Beet Stalks with Prosciutto: Coste di Bietola con Prosciutto
Need a gluten free, dairy free, and primal side dish? Beet Stalks with Prosciutto: Coste di Bietola con Prosciutto could be an awesome recipe to try. One serving contains 133 calories, 2g of protein, and 13g of fat. This recipe serves 4. From preparation to the plate, this recipe takes approximately 50 minutes. A mixture of prosciutto di san daniele, ground cinnamon, orange zest, and a handful of other ingredients are all it takes to make this recipe so flavorful.
Instructions
Clean the beet greens, removing the leaves and setting them aside for another use. Trim the stalks on the cut into 6 inche long pieces.

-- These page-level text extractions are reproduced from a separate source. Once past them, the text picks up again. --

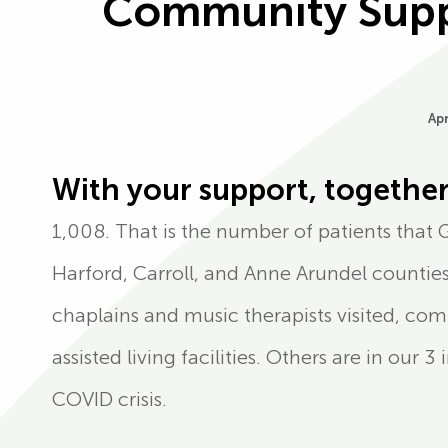
Community Suppo
Apr
With your support, together
1,008. That is the number of patients that 
Harford, Carroll, and Anne Arundel counties,
chaplains and music therapists visited, co
assisted living facilities. Others are in our 
COVID crisis.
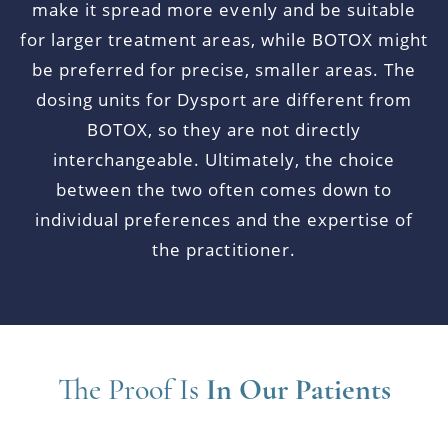
make it spread more evenly and be suitable
for larger treatment areas, while BOTOX might
be preferred for precise, smaller areas. The
dosing units for Dysport are different from
BOTOX, so they are not directly
interchangeable. Ultimately, the choice
between the two often comes down to
individual preferences and the expertise of
the practitioner.
The Proof Is
In Our Patients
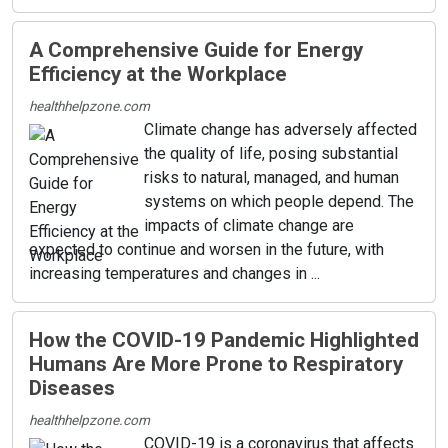
A Comprehensive Guide for Energy
Efficiency at the Workplace
healthhelpzone.com
Climate change has adversely affected
the quality of life, posing substantial
risks to natural, managed, and human
systems on which people depend. The
impacts of climate change are
expected to continue and worsen in the future, with
increasing temperatures and changes in ...
How the COVID-19 Pandemic Highlighted
Humans Are More Prone to Respiratory
Diseases
healthhelpzone.com
COVID-19 is a coronavirus that affects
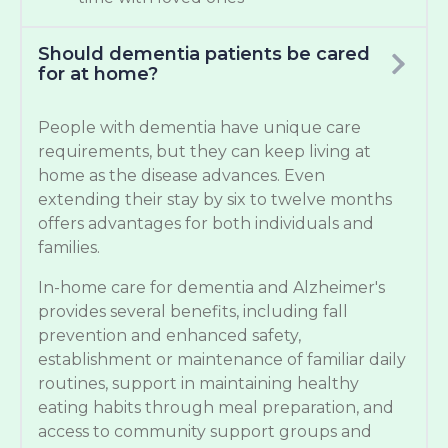
Should dementia patients be cared
for at home?
People with dementia have unique care
requirements, but they can keep living at
home as the disease advances. Even
extending their stay by six to twelve months
offers advantages for both individuals and
families.
In-home care for dementia and Alzheimer's
provides several benefits, including fall
prevention and enhanced safety,
establishment or maintenance of familiar daily
routines, support in maintaining healthy
eating habits through meal preparation, and
access to community support groups and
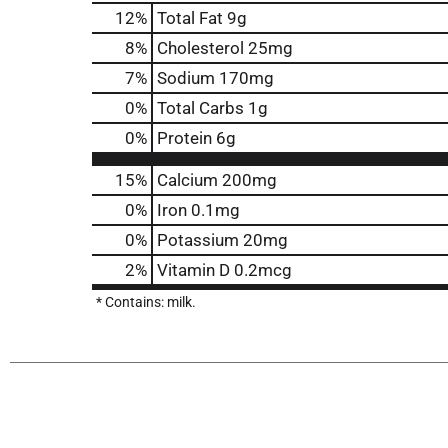
12
%
Total Fat
9g
8
%
Cholesterol
25mg
7
%
Sodium
170mg
0
%
Total Carbs
1g
0
%
Protein
6g
15%
Calcium
200mg
0%
Iron
0.1mg
0%
Potassium
20mg
2%
Vitamin D
0.2mcg
* Contains: milk.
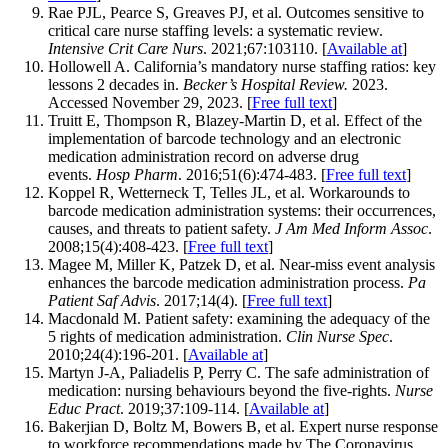
Rae PJL, Pearce S, Greaves PJ, et al. Outcomes sensitive to
critical care nurse staffing levels: a systematic review.
Intensive Crit Care Nurs
. 2021;67:103110. [
Available at
]
Hollowell A. California’s mandatory nurse staffing ratios: key
lessons 2 decades in.
Becker’s Hospital Review.
2023.
Accessed November 29, 2023. [
Free full text
]
Truitt E, Thompson R, Blazey-Martin D, et al. Effect of the
implementation of barcode technology and an electronic
medication administration record on adverse drug
events.
Hosp Pharm
. 2016;51(6):474-483. [
Free full text
]
Koppel R, Wetterneck T, Telles JL, et al. Workarounds to
barcode medication administration systems: their occurrences,
causes, and threats to patient safety.
J Am Med Inform Assoc
.
2008;15(4):408-423. [
Free full text
]
Magee M, Miller K, Patzek D, et al. Near-miss event analysis
enhances the barcode medication administration process.
Pa
Patient Saf Advis
. 2017;14(4). [
Free full text
]
Macdonald M. Patient safety: examining the adequacy of the
5 rights of medication administration.
Clin Nurse Spec
.
2010;24(4):196-201. [
Available at
]
Martyn J-A, Paliadelis P, Perry C. The safe administration of
medication: nursing behaviours beyond the five-rights.
Nurse
Educ Pract
. 2019;37:109-114. [
Available at
]
Bakerjian D, Boltz M, Bowers B, et al. Expert nurse response
to workforce recommendations made by The Coronavirus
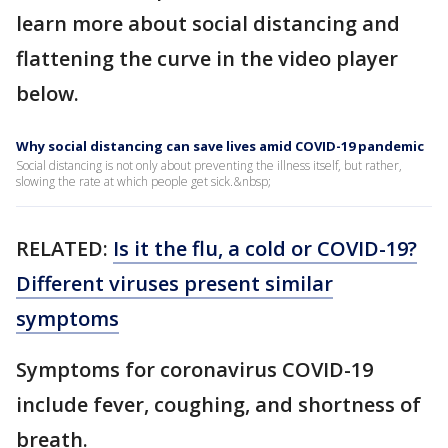
learn more about social distancing and
flattening the curve in the video player
below.
Why social distancing can save lives amid COVID-19 pandemic
Social distancing is not only about preventing the illness itself, but rather,
slowing the rate at which people get sick.&nbsp;
RELATED:
Is it the flu, a cold or COVID-19?
Different viruses present similar
symptoms
Symptoms for coronavirus COVID-19
include fever, coughing, and shortness of
breath.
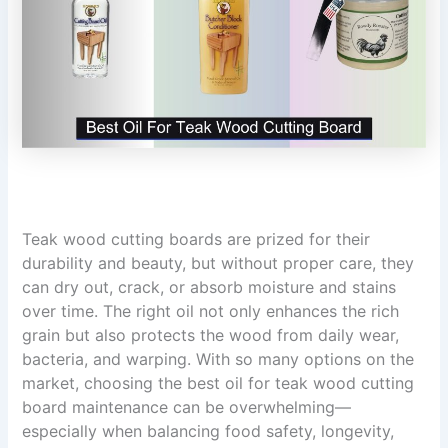
Teak wood cutting boards are prized for their
durability and beauty, but without proper care, they
can dry out, crack, or absorb moisture and stains
over time. The right oil not only enhances the rich
grain but also protects the wood from daily wear,
bacteria, and warping. With so many options on the
market, choosing the best oil for teak wood cutting
board maintenance can be overwhelming—
especially when balancing food safety, longevity,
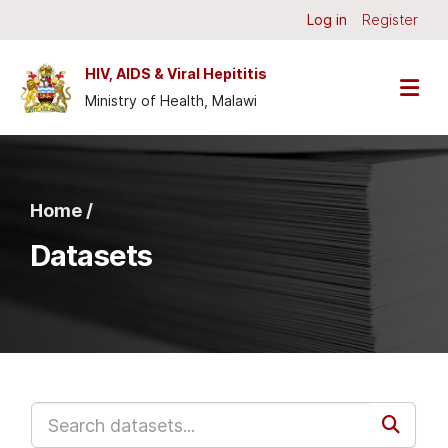
Skip to main content
Log in
Register
HIV, AIDS & Viral Hepititis
Ministry of Health, Malawi
Home /
Datasets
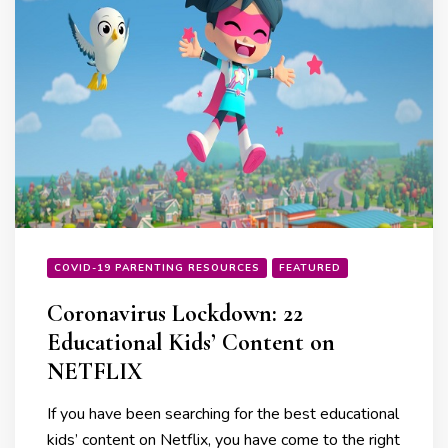
COVID-19 PARENTING RESOURCES
FEATURED
Coronavirus Lockdown: 22
Educational Kids’ Content on
NETFLIX
If you have been searching for the best educational
kids’ content on Netflix, you have come to the right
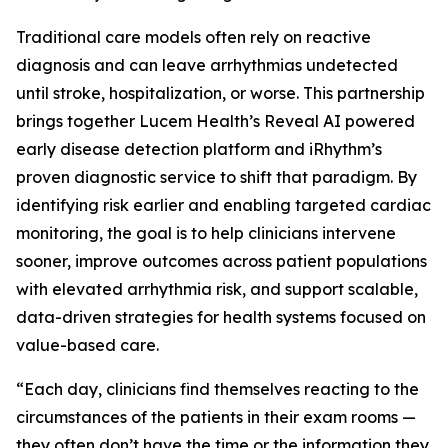
Traditional care models often rely on reactive
diagnosis and can leave arrhythmias undetected
until stroke, hospitalization, or worse. This partnership
brings together Lucem Health’s Reveal AI powered
early disease detection platform and iRhythm’s
proven diagnostic service to shift that paradigm. By
identifying risk earlier and enabling targeted cardiac
monitoring, the goal is to help clinicians intervene
sooner, improve outcomes across patient populations
with elevated arrhythmia risk, and support scalable,
data-driven strategies for health systems focused on
value-based care.
“Each day, clinicians find themselves reacting to the
circumstances of the patients in their exam rooms —
they often don’t have the time or the information they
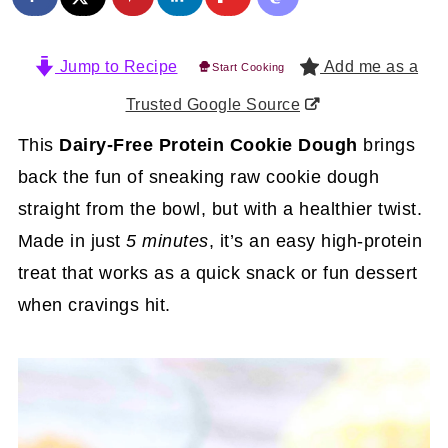
Jump to Recipe
Add me as a
Start Cooking
Trusted Google Source
This
Dairy-Free Protein Cookie Dough
brings
back the fun of sneaking raw cookie dough
straight from the bowl, but with a healthier twist.
Made in just
5 minutes
, it’s an easy high-protein
treat that works as a quick snack or fun dessert
when cravings hit.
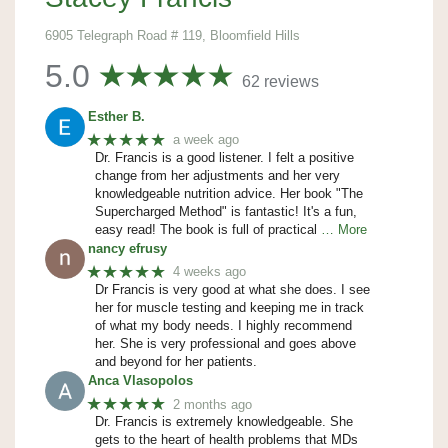
6905 Telegraph Road # 119, Bloomfield Hills
5.0
62 reviews
Esther B.
★★★★★
a week ago
Dr. Francis is a good listener. I felt a positive
change from her adjustments and her very
knowledgeable nutrition advice. Her book "The
Supercharged Method" is fantastic! It's a fun,
easy read! The book is full of practical
… More
nancy efrusy
★★★★★
4 weeks ago
Dr Francis is very good at what she does. I see
her for muscle testing and keeping me in track
of what my body needs. I highly recommend
her. She is very professional and goes above
and beyond for her patients.
Anca Vlasopolos
★★★★★
2 months ago
Dr. Francis is extremely knowledgeable. She
gets to the heart of health problems that MDs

Bring 1 quart of water to a boil and set up an ice bath nearby. Cook the stalks for 2 to 3 minutes in the boiling water until tender, then shock in ice water. Once cooled, remove the stalks and pat dry.
Cut the stalks into 1/4-inch julienne and set aside.

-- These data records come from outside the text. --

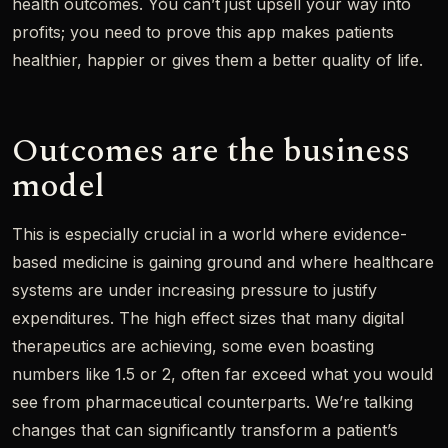
health outcomes. You can’t just upsell your way into
profits; you need to prove this app makes patients
healthier, happier or gives them a better quality of life.
Outcomes are the business
model
This is especially crucial in a world where evidence-
based medicine is gaining ground and where healthcare
systems are under increasing pressure to justify
expenditures. The high effect sizes that many digital
therapeutics are achieving, some even boasting
numbers like 1.5 or 2, often far exceed what you would
see from pharmaceutical counterparts. We’re talking
changes that can significantly transform a patient’s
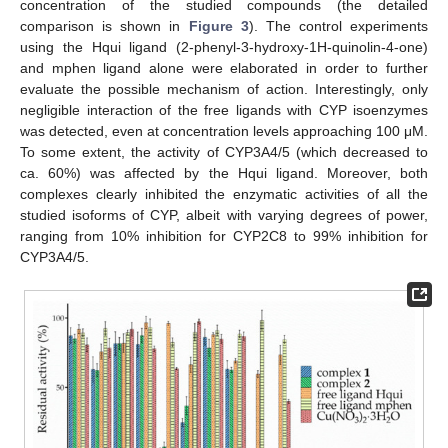
concentration of the studied compounds (the detailed
comparison is shown in
Figure 3
). The control experiments
using the Hqui ligand (2-phenyl-3-hydroxy-1H-quinolin-4-one)
and mphen ligand alone were elaborated in order to further
evaluate the possible mechanism of action. Interestingly, only
negligible interaction of the free ligands with CYP isoenzymes
was detected, even at concentration levels approaching 100 μM.
To some extent, the activity of CYP3A4/5 (which decreased to
ca. 60%) was affected by the Hqui ligand. Moreover, both
complexes clearly inhibited the enzymatic activities of all the
studied isoforms of CYP, albeit with varying degrees of power,
ranging from 10% inhibition for CYP2C8 to 99% inhibition for
CYP3A4/5.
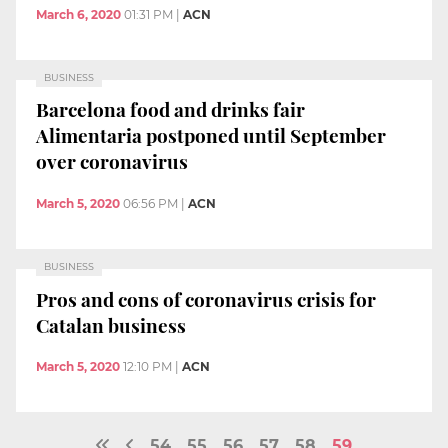
March 6, 2020
01:31 PM
|
ACN
BUSINESS
Barcelona food and drinks fair
Alimentaria postponed until September
over coronavirus
March 5, 2020
06:56 PM
|
ACN
BUSINESS
Pros and cons of coronavirus crisis for
Catalan business
March 5, 2020
12:10 PM
|
ACN
54
55
56
57
58
59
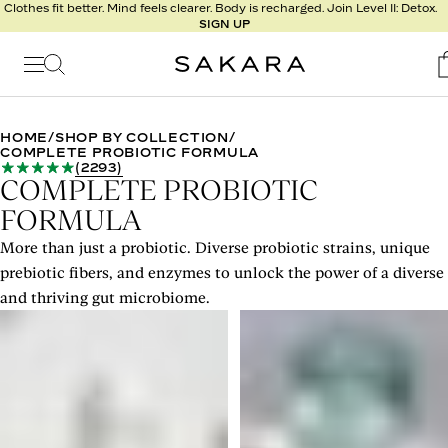
l
Clothes fit better. Mind feels clearer. Body is recharged. Join Level II: Detox.
SIGN UP
t
s
Signature
Nutrition
HOME
/
SHOP BY COLLECTION
/
COMPLETE PROBIOTIC FORMULA
Program
(
2293
)
Detox
COMPLETE PROBIOTIC
Metabolism
FORMULA
Recipes
More than just a probiotic. Diverse probiotic strains, unique
prebiotic fibers, and enzymes to unlock the power of a diverse
and thriving gut microbiome.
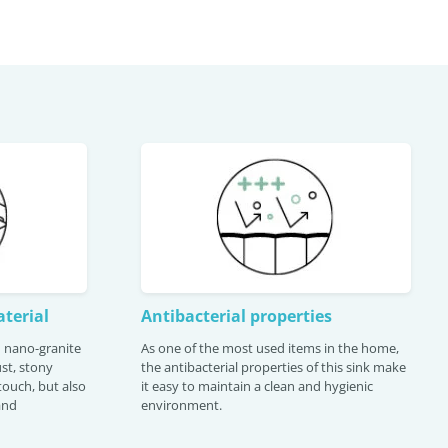
terial
Antibacterial properties
th nano-granite
As one of the most used items in the home,
st, stony
the antibacterial properties of this sink make
 touch, but also
it easy to maintain a clean and hygienic
and
environment.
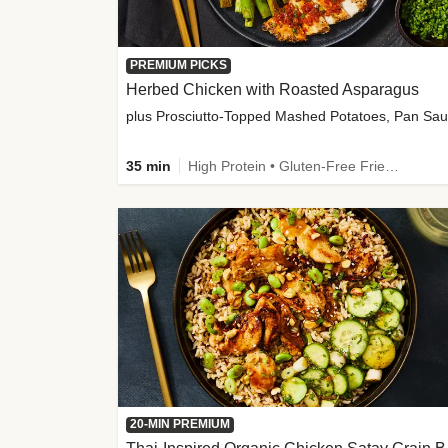
PREMIUM PICKS
Herbed Chicken with Roasted Asparagus
35 min
High Protein • Gluten-Free Friendly • High Fiber
20-MIN PREMIUM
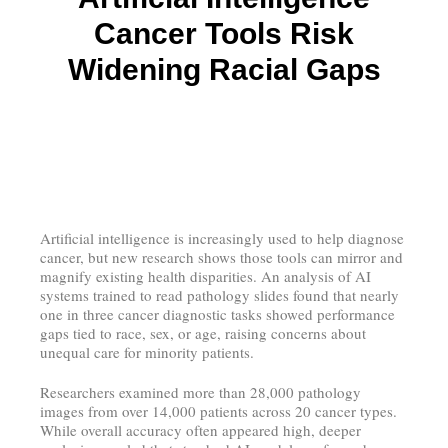
Cancer Tools Risk
Widening Racial Gaps
Artificial intelligence is increasingly used to help diagnose
cancer, but new research shows those tools can mirror and
magnify existing health disparities. An analysis of AI
systems trained to read pathology slides found that nearly
one in three cancer diagnostic tasks showed performance
gaps tied to race, sex, or age, raising concerns about
unequal care for minority patients.
Researchers examined more than 28,000 pathology
images from over 14,000 patients across 20 cancer types.
While overall accuracy often appeared high, deeper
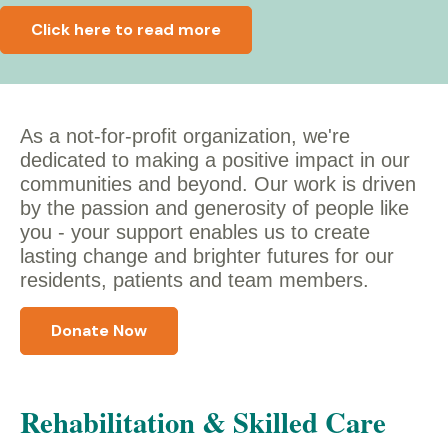
Click here to read more
As a not-for-profit organization, we're
dedicated to making a positive impact in our
communities and beyond. Our work is driven
by the passion and generosity of people like
you - y
our support enables us to create
lasting change and brighter futures for our
residents, patients and team members.
Donate Now
Rehabilitation & Skilled Care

In a 12 to 14-inch saute pan, heat the 2 tablespoons olive oil over high heat until almost smoking.
Add the beet stalks, prosciutto, orange zest, cinnamon, remaining 1 tablespoon of olive oil and red onion and toss to coat, about 30 seconds. Splash with the orange juice and toss again. Season with salt and pepper and divide among 4 plates.
Serve immediately, with fish or grilled meats.